Records for the task:
***

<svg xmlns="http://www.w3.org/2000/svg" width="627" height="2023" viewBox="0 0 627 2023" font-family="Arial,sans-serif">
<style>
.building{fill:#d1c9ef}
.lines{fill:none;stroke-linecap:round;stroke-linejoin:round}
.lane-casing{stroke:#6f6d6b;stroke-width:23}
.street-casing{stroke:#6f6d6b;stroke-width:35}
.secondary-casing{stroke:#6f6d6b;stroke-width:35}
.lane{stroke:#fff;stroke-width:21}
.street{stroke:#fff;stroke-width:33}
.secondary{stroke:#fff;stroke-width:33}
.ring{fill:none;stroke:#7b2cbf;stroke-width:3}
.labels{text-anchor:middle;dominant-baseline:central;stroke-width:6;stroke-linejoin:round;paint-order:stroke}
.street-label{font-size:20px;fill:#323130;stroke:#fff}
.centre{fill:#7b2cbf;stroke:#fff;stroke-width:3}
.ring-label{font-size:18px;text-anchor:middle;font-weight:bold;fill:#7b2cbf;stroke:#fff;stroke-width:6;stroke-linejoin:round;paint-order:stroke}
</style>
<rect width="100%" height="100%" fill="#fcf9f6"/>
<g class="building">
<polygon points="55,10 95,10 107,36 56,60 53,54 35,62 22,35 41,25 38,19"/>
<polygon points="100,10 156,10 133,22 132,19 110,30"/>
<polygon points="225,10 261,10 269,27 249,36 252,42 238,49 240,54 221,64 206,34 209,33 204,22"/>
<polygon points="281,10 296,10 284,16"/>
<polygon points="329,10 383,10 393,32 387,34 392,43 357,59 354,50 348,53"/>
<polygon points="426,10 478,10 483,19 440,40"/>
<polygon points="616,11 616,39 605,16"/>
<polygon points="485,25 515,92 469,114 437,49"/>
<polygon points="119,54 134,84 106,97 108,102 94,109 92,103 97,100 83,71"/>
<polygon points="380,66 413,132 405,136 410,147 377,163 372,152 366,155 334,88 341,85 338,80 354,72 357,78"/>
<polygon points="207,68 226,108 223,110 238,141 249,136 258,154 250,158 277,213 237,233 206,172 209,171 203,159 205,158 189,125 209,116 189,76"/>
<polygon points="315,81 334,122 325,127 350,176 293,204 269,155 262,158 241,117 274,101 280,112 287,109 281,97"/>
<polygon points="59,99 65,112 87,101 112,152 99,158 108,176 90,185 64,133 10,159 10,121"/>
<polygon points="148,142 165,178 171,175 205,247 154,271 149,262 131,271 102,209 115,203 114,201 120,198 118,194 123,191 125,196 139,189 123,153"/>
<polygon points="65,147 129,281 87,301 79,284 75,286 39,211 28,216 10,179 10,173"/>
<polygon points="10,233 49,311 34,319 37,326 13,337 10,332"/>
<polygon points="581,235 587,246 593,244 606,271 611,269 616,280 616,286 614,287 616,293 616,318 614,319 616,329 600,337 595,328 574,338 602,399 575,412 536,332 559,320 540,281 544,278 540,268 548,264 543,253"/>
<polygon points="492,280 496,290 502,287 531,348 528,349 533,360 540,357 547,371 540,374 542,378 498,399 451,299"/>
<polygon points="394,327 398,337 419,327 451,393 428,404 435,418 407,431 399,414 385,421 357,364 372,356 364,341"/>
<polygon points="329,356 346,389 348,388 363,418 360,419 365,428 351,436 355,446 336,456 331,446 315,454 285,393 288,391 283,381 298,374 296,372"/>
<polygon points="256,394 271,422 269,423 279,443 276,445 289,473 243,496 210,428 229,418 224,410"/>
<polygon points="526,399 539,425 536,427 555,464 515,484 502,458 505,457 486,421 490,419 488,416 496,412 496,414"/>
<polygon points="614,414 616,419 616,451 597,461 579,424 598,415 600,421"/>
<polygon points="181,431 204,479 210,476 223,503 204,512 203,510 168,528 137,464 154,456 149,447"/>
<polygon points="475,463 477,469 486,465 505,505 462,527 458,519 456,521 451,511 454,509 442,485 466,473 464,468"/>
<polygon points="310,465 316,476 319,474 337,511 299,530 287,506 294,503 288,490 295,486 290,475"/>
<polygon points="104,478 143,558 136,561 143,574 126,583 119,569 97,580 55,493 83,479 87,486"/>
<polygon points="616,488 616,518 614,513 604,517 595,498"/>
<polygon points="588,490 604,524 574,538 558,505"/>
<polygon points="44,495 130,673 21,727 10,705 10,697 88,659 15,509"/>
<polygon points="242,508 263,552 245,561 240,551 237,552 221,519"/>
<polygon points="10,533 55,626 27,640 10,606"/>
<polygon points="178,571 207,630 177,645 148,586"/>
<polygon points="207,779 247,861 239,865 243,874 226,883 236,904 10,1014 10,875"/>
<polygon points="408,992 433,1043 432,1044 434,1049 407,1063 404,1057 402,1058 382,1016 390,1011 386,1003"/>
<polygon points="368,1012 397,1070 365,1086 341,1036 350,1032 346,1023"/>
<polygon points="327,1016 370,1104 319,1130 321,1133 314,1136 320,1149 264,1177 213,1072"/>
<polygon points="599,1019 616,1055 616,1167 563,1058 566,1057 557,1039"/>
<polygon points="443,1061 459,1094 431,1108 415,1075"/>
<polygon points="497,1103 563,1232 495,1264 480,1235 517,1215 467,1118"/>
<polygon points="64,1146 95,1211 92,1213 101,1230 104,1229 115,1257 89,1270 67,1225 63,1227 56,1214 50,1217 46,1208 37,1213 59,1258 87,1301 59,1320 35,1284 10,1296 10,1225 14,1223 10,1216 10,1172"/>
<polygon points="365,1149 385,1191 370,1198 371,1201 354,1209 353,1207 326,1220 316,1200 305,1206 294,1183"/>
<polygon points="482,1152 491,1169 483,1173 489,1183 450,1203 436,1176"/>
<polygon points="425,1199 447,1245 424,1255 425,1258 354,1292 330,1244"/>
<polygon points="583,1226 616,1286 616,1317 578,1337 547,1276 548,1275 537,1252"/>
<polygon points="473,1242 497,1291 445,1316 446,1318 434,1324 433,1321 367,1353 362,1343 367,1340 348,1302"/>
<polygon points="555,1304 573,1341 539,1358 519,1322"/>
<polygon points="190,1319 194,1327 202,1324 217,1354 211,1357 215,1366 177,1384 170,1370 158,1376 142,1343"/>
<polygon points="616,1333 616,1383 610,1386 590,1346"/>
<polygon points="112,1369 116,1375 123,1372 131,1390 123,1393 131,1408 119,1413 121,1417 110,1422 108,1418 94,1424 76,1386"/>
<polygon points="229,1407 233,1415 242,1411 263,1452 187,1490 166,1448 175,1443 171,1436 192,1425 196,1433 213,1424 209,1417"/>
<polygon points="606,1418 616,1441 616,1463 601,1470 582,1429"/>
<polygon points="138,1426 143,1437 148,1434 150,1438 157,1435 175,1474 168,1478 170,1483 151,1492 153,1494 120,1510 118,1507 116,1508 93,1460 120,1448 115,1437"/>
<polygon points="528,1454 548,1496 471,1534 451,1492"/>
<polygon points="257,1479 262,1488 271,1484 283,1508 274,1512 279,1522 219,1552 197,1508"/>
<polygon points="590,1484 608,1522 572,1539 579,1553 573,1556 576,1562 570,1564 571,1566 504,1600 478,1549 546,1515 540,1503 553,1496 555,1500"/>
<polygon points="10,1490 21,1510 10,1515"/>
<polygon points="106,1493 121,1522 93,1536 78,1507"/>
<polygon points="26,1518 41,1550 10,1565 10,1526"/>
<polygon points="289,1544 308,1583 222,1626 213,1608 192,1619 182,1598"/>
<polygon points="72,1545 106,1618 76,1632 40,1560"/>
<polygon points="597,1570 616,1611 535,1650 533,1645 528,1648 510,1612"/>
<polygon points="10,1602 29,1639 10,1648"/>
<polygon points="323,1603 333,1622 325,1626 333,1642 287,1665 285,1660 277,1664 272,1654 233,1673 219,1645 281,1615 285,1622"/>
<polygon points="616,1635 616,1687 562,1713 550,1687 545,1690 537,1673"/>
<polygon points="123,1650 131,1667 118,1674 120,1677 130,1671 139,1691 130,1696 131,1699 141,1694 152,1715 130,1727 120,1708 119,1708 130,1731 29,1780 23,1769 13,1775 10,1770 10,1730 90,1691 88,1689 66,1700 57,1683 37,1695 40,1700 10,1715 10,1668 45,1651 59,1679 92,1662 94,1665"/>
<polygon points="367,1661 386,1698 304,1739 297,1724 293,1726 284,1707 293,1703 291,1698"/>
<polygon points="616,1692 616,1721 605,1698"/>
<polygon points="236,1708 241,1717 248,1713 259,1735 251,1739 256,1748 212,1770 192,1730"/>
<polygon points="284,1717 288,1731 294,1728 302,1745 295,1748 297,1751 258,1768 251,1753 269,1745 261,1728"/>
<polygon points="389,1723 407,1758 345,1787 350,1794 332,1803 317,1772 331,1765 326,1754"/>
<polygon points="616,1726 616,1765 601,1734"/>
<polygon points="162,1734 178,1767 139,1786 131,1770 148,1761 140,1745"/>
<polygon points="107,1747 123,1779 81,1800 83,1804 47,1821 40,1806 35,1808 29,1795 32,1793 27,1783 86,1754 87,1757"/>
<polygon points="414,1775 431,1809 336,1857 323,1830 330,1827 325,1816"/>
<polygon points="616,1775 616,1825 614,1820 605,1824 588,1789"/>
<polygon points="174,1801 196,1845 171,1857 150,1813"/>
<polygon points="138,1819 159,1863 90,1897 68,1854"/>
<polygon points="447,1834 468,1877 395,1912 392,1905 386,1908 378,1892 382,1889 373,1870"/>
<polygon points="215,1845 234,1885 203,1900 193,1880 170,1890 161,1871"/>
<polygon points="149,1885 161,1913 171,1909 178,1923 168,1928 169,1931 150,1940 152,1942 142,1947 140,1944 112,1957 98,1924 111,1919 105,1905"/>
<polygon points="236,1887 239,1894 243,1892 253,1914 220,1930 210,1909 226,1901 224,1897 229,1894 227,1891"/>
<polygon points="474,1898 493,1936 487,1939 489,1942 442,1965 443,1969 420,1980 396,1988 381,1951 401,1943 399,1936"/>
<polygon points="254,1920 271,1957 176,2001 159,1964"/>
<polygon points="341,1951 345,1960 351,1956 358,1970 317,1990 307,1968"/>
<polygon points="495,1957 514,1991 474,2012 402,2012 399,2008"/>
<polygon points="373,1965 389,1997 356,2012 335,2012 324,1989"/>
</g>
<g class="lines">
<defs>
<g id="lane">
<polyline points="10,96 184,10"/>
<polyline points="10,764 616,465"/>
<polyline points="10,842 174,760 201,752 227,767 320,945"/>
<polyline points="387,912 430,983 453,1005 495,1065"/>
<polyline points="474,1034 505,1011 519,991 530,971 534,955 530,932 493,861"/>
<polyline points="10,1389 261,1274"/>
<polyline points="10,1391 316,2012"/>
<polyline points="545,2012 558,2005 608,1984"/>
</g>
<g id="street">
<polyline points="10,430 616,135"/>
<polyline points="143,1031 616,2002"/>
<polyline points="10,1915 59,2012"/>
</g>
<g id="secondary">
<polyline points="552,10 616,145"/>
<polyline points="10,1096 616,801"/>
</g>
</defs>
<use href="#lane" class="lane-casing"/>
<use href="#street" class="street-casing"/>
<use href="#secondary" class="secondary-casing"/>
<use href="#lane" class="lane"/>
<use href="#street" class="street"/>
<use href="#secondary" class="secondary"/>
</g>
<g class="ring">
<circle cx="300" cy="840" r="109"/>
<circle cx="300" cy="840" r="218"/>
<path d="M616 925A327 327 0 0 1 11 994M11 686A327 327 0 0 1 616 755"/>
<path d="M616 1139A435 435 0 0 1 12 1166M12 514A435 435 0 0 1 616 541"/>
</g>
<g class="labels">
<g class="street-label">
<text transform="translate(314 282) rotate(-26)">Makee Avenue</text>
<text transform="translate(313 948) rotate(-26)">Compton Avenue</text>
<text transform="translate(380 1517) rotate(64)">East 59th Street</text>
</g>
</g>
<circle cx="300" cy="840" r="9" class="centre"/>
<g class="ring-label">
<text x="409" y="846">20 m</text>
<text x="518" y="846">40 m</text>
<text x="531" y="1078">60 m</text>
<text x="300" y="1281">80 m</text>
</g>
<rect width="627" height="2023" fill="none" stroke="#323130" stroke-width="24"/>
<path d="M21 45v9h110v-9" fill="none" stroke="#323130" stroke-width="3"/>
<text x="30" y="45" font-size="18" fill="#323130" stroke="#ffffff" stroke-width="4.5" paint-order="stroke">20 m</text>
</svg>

***

Work order:
Find the word "lines" in the entries above and gather every line that holds it.

Answer space:
.lines{fill:none;stroke-linecap:round;stroke-linejoin:round}
<g class="lines">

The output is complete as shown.